Mid-life Crisis: Bringing the kids to Glastonbury
Published 07/07/2014 | 02:30
So far - and I'm writing this mid festival - Arcade Fire have been my favourite act at Glastonbury. From the fireworks at the beginning to the unashamedly arthouse nature of it all, they showed how you can bring a spiky enough experience to the biggest arena. U2 should take note. It helped that my six-year-old gradually started looking up from her iPad and getting into it. By the end, she was shaking her booty around the place. And then it was time for her to go to bed.
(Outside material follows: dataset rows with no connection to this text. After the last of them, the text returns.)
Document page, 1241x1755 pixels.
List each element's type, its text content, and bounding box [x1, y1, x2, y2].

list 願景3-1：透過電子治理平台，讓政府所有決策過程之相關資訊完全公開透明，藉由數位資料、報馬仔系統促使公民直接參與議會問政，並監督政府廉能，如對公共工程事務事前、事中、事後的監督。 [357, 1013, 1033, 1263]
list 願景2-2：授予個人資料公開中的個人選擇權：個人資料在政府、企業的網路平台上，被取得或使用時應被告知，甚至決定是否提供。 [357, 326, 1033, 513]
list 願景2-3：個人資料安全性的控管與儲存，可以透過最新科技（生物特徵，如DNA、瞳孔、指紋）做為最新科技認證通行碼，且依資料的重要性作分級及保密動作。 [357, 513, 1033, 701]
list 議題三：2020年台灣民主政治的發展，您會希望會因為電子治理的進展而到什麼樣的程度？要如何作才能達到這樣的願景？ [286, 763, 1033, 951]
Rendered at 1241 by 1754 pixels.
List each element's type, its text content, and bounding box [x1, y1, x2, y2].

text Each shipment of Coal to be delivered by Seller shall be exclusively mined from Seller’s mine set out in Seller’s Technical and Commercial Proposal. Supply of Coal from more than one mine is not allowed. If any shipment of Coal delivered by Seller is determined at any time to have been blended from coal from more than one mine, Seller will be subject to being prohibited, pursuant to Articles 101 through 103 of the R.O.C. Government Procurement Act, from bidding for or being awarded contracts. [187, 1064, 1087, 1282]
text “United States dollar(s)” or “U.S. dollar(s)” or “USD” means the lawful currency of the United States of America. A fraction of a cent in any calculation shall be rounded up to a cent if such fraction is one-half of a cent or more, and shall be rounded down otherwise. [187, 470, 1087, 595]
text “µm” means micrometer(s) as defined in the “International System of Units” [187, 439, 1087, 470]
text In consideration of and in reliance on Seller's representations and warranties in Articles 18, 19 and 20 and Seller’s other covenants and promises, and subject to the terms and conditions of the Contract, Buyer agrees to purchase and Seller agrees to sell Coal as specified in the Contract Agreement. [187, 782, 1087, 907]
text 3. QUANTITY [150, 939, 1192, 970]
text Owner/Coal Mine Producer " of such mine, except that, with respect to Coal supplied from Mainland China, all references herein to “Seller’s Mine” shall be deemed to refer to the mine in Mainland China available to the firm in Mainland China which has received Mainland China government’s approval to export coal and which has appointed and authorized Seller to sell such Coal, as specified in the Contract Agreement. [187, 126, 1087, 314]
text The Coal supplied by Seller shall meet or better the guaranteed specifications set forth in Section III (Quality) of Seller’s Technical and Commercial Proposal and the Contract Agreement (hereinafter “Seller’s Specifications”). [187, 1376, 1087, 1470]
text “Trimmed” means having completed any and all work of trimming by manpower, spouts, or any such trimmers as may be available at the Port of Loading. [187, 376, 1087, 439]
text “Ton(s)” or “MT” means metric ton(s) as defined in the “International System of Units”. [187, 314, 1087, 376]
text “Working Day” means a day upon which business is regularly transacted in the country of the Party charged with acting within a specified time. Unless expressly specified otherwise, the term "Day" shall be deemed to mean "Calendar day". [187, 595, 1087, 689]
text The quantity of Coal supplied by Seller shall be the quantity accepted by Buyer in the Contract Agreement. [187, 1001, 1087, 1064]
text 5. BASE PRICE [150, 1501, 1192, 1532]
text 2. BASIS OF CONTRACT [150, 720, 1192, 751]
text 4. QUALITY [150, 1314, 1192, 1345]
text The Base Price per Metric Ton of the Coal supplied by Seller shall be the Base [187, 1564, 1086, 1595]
There are a lot of festivals these days claiming to be family-friendly, but Glasto has to be the most family-friendly of all. If you ask me, kids and festivals don't really mix. I think you are either "revelling" (people who go to festivals are now always referred to as revellers; it's compulsory) or you are minding the kids. Never both. You don't want kids wrecking your buzz at a festival. Which is why Glastonbury is perfect. Because you just sit on your arse in front of the TV and you get it all across three BBC channels for the weekend. You can even pause it when you need to make a cup of tea. In fact, you can watch it whenever you damn like thanks to the magic of the Sky box. But personally, I like to try and watch it as close to live as possible to get that feeling of being there.
There are times when you will almost wish you were actually there. I did a bit during Arcade Fire. And then I reminded myself that if I was there, I'd be surrounded by smelly crusties, and worse, middle-Englanders slumming it for the weekend in festival costume of Hunter wellies and cut-off denim shorts. You wouldn't be able to see a thing and you'd be queuing for hours for drinks, toilets etc. When you do Glasto at home, you don't have to dress down and you have all your facilities on tap. The best of food available and accommodation facilities par excellence.
I suppose I have always harboured the dream that I would one day go to Glastonbury for real, but increasingly, I am realising that it wouldn't be for me. And there is a strong chance that I would be coming home in a body bag. My brother, who is even older than I am, still harbours a dream that he and I and our families will go to Coachella, in the California desert one year. The families would stay in a nice house in Palm Springs while the brother and I would make little sorties in and out of the festival. I feel this is becoming less likely each year.
After all, Arcade Fire were on in Marlay Park last weekend and I went on holidays instead of going. The Thursday before that, Jack White, whose new album I love, despite never having been a White Stripes fan, was down in Kilmainham, and I didn't bother going there because I had a heavy day at work the next day. Basically, at this stage I am so unRock'n'Roll that I want them to come and play at my house. And that's what Jack did during Glastonbury.
In a way, Glastonbury is my World Cup. For the duration, I will watch all the music. I will watch bands I'm not interested in, just to see what the fuss is about, and I will watch as much for atmosphere as for anything else. I will watch it because it is music and because it is at Glastonbury, just as people watch the World Cup because it is football, and because it is at the World Cup. I will sit in on a sunny afternoon to watch other people out living, even though I can never understand why people sit in on a sunny afternoon watching sport on TV. And I will sit through hours of it just to get the odd good bit.
I even strangely enjoy the bad bits. I can sit through an hour of Elbow for example, just to rant on to anyone who will listen about their awful, drab, warm-beer, nice-guy sentiment. I even get worked up about the pundits. Mark Radcliffe, I can just about handle, but that simpering Jo Wiley really gets my goat. And as for some of the new ones they are trying to bring on? Rubbish, all of them. What they are probably missing to really spice things up is a Dunphy, who will call it as he sees it about the crappier acts, the ones not fit to headline the greatest festival in the world.
I still worry though. I worry that I should be out there living life instead of watching other people living it on television. And all the time, life is busily passing me by. Ah well, I have another six hours of it taped from last night. Better go.